Now we want to copy the data from the RDS database table into S3 buckets and partition that data in S3 by a numeric key because we're assuming that the data set is, or will eventually be, very large. We'll create a logical key during execution, for example <partitioned column> / 10,000,000 rows so that every 10,000,000 rows will reside in one partition. You may want to change this number as you need (i.e: 10,000 rows per partition). The process will "know" how many rows can reside in each Parquet file, in each partition.

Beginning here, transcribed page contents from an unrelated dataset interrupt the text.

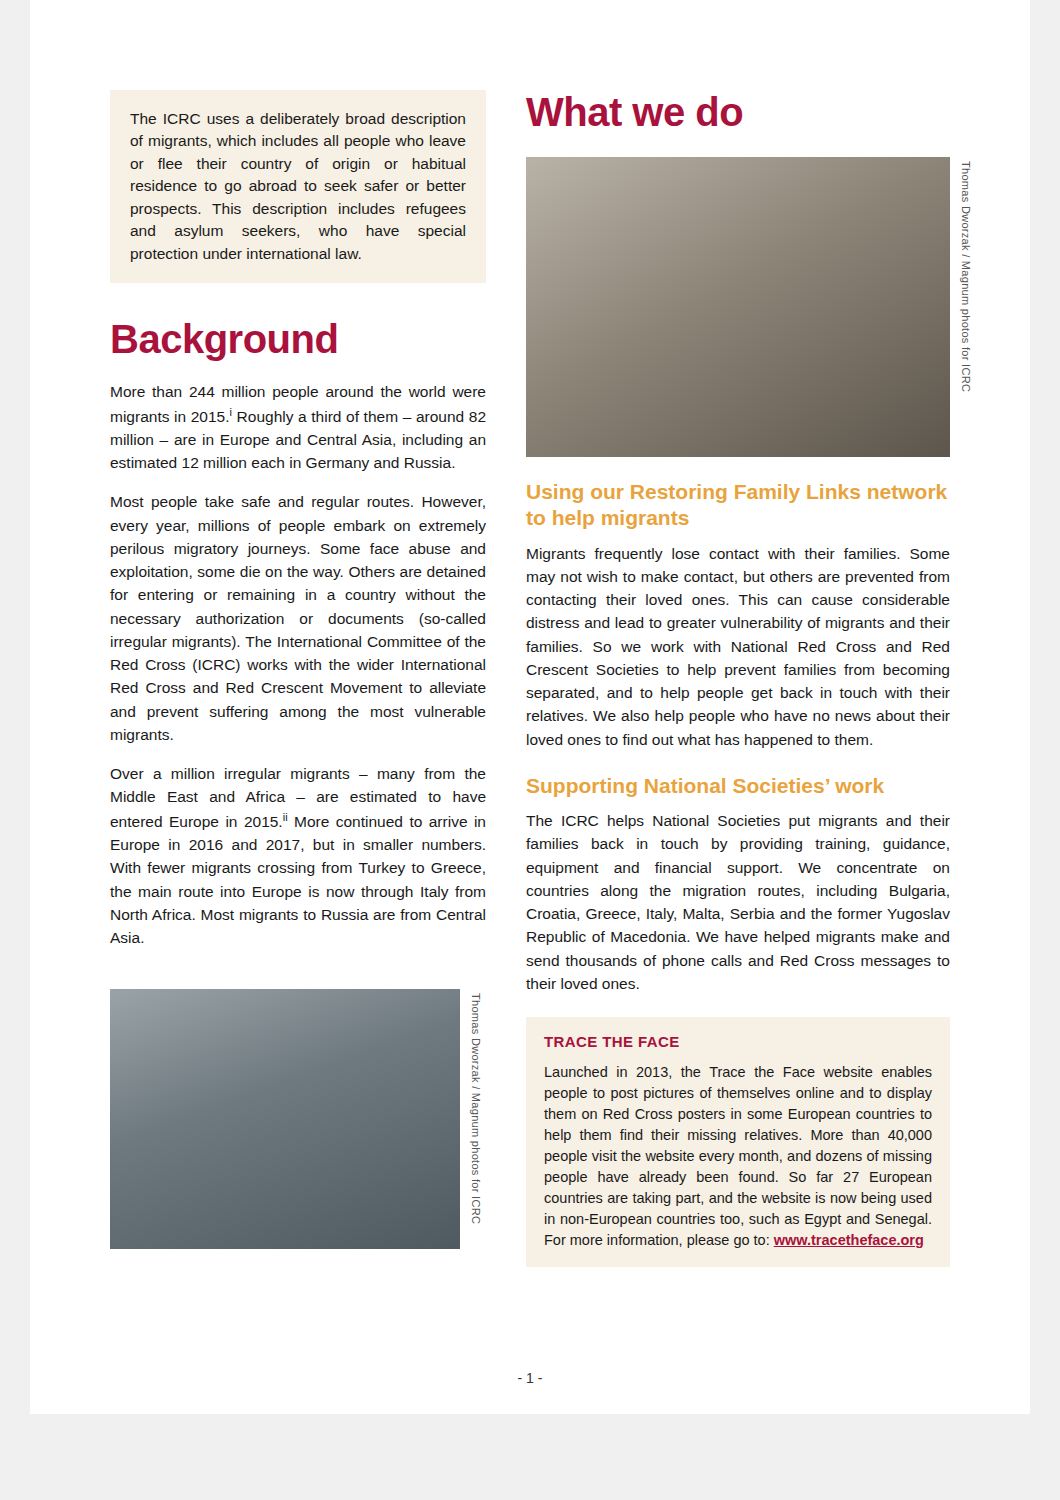The ICRC uses a deliberately broad description of migrants, which includes all people who leave or flee their country of origin or habitual residence to go abroad to seek safer or better prospects. This description includes refugees and asylum seekers, who have special protection under international law.
Background
More than 244 million people around the world were migrants in 2015.i Roughly a third of them – around 82 million – are in Europe and Central Asia, including an estimated 12 million each in Germany and Russia.
Most people take safe and regular routes. However, every year, millions of people embark on extremely perilous migratory journeys. Some face abuse and exploitation, some die on the way. Others are detained for entering or remaining in a country without the necessary authorization or documents (so-called irregular migrants). The International Committee of the Red Cross (ICRC) works with the wider International Red Cross and Red Crescent Movement to alleviate and prevent suffering among the most vulnerable migrants.
Over a million irregular migrants – many from the Middle East and Africa – are estimated to have entered Europe in 2015.ii More continued to arrive in Europe in 2016 and 2017, but in smaller numbers. With fewer migrants crossing from Turkey to Greece, the main route into Europe is now through Italy from North Africa. Most migrants to Russia are from Central Asia.
Thomas Dworzak / Magnum photos for ICRC
What we do
Thomas Dworzak / Magnum photos for ICRC
Using our Restoring Family Links network to help migrants
Migrants frequently lose contact with their families. Some may not wish to make contact, but others are prevented from contacting their loved ones. This can cause considerable distress and lead to greater vulnerability of migrants and their families. So we work with National Red Cross and Red Crescent Societies to help prevent families from becoming separated, and to help people get back in touch with their relatives. We also help people who have no news about their loved ones to find out what has happened to them.
Supporting National Societies’ work
The ICRC helps National Societies put migrants and their families back in touch by providing training, guidance, equipment and financial support. We concentrate on countries along the migration routes, including Bulgaria, Croatia, Greece, Italy, Malta, Serbia and the former Yugoslav Republic of Macedonia. We have helped migrants make and send thousands of phone calls and Red Cross messages to their loved ones.
TRACE THE FACE
Launched in 2013, the Trace the Face website enables people to post pictures of themselves online and to display them on Red Cross posters in some European countries to help them find their missing relatives. More than 40,000 people visit the website every month, and dozens of missing people have already been found. So far 27 European countries are taking part, and the website is now being used in non-European countries too, such as Egypt and Senegal. For more information, please go to: www.tracetheface.org
- 1 -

The end result on S3 will look something like this: Folder = test_table/ Partitioned data in S3 buckets.

If we click on the first partition, this is what we'll see: A partition in AWS S3.

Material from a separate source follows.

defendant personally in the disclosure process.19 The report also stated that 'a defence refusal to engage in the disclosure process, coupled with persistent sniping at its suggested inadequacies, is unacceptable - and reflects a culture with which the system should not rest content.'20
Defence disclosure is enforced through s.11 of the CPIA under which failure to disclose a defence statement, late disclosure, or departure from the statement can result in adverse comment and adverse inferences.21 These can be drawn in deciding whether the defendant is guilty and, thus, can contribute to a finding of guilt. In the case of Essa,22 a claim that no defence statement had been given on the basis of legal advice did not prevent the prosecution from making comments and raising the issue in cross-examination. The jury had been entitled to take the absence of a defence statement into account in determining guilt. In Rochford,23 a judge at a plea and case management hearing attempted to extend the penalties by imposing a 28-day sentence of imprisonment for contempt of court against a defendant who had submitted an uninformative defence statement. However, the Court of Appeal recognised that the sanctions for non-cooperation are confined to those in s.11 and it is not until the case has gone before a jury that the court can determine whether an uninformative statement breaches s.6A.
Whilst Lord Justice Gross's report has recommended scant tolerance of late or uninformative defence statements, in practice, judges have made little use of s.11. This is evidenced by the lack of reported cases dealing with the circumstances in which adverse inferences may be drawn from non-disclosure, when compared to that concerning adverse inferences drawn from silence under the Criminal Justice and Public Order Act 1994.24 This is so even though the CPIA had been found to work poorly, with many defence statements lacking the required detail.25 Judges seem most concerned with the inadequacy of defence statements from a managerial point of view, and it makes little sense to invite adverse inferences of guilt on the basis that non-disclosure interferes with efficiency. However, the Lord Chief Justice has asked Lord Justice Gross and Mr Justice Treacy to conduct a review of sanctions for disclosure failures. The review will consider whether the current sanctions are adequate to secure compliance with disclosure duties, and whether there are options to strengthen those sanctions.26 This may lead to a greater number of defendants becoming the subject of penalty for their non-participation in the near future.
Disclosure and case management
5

If you click on the files themselves, they'll open but since the data is encrypted, you won't be able to see it. Let's create the job that will create the above folders and files. In Glue, on the left pane, open ETL --> AWS Glue Studio. Don't try to create the job from the "Jobs" section; it won't work:

In the Glue Studio, click on "View jobs": AWS Glue Studio.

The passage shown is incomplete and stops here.